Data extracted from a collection
● ● ● ●

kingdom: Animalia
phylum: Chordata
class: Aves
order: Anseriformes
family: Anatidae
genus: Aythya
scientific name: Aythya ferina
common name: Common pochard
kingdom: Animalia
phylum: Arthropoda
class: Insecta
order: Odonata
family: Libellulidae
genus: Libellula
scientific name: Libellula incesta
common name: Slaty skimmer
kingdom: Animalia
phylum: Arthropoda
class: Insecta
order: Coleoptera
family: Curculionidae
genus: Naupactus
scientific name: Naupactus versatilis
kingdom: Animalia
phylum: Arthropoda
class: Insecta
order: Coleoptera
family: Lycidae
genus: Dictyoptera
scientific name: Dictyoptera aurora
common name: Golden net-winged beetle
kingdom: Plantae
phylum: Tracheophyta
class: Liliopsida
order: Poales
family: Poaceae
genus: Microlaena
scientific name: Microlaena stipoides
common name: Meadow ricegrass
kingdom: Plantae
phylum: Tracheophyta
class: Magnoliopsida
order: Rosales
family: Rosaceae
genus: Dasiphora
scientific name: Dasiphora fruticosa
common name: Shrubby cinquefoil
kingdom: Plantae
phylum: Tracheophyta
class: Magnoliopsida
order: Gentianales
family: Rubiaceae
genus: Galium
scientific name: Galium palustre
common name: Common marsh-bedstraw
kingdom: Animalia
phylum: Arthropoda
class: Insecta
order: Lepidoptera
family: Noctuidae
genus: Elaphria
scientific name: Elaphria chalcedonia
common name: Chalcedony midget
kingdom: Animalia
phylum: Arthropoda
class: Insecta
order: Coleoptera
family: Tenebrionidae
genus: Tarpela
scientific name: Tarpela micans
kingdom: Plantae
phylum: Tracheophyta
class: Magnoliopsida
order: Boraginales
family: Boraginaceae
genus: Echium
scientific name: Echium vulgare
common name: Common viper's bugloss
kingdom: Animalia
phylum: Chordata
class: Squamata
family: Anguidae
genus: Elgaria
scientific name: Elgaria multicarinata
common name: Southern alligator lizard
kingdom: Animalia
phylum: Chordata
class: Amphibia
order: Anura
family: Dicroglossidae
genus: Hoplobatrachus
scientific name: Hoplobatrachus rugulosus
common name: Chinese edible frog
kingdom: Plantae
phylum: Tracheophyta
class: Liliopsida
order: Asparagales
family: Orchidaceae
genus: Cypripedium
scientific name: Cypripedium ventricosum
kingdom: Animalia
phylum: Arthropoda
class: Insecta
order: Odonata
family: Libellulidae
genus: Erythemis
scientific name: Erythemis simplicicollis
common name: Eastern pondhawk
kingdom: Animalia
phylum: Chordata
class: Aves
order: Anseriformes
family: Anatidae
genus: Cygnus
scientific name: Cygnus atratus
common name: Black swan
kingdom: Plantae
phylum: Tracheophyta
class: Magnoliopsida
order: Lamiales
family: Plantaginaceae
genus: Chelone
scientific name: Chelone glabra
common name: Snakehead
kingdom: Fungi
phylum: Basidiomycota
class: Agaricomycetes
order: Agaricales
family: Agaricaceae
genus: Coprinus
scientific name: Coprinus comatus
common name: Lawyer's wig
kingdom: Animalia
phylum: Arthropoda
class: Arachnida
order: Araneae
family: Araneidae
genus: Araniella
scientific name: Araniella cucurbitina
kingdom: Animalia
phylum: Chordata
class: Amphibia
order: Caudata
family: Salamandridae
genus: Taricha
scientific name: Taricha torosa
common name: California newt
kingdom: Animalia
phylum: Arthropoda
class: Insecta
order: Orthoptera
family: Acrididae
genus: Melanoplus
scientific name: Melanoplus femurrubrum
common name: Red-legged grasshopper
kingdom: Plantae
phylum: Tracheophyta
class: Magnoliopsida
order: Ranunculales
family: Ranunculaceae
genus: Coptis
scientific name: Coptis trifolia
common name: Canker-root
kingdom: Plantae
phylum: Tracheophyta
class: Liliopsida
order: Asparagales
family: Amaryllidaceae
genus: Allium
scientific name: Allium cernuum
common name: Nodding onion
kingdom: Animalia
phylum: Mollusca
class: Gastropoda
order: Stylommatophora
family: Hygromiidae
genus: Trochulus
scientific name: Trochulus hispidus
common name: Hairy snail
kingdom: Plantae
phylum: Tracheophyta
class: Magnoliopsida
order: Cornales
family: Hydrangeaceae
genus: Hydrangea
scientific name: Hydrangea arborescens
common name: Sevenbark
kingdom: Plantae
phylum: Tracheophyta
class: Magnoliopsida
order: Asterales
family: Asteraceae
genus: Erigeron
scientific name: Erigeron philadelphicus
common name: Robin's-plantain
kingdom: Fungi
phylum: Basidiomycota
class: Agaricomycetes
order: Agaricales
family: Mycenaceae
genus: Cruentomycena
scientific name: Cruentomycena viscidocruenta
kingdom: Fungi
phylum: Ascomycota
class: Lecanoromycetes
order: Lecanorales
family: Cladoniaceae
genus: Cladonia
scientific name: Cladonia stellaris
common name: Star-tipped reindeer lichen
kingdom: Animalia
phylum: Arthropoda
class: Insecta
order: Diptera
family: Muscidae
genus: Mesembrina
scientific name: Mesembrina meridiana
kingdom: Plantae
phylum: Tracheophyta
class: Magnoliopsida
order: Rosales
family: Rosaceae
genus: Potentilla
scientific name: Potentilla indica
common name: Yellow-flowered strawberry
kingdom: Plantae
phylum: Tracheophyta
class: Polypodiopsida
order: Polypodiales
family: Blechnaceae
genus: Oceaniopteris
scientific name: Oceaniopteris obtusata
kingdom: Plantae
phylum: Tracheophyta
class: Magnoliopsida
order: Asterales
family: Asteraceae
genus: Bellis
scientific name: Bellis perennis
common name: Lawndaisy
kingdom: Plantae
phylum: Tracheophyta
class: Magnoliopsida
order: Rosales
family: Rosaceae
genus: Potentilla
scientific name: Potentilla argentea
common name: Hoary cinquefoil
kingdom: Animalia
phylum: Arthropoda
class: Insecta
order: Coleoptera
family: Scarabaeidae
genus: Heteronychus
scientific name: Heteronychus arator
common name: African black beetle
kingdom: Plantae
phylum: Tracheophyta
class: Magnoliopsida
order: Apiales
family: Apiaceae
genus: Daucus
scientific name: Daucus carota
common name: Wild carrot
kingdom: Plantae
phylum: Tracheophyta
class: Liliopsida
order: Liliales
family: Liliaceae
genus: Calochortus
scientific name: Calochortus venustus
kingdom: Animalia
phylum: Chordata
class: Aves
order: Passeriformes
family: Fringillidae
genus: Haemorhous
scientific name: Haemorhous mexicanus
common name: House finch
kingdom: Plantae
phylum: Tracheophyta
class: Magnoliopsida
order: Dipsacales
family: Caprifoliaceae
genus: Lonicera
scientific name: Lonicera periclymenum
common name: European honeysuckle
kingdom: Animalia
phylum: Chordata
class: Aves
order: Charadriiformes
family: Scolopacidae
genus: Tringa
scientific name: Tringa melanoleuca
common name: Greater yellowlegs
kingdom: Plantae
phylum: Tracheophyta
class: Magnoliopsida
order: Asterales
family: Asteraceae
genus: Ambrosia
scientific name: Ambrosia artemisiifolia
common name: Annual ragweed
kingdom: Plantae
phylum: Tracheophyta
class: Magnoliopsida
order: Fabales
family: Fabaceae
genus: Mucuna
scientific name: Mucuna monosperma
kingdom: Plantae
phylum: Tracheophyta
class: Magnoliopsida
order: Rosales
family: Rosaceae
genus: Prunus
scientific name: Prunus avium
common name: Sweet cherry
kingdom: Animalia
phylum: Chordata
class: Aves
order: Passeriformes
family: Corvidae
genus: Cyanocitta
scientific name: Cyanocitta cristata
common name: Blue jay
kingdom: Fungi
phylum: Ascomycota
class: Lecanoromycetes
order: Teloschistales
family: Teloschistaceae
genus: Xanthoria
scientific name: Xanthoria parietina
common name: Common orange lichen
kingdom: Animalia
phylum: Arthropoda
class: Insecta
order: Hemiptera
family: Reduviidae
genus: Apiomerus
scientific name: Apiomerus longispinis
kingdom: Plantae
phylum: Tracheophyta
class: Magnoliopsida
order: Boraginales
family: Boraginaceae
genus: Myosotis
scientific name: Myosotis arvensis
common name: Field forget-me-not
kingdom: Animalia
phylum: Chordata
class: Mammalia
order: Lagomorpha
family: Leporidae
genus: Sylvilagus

● ● ● ●

> WHAT THE EXERCISE ASKS: Can you revise everything from the start of the records down to the line containing "genus: Libellula", replacing "phylum" with "division" and keeping the rest unchanged?

> WRITTEN SOLUTION:
kingdom: Animalia
division: Chordata
class: Aves
order: Anseriformes
family: Anatidae
genus: Aythya
scientific name: Aythya ferina
common name: Common pochard
kingdom: Animalia
division: Arthropoda
class: Insecta
order: Odonata
family: Libellulidae
genus: Libellula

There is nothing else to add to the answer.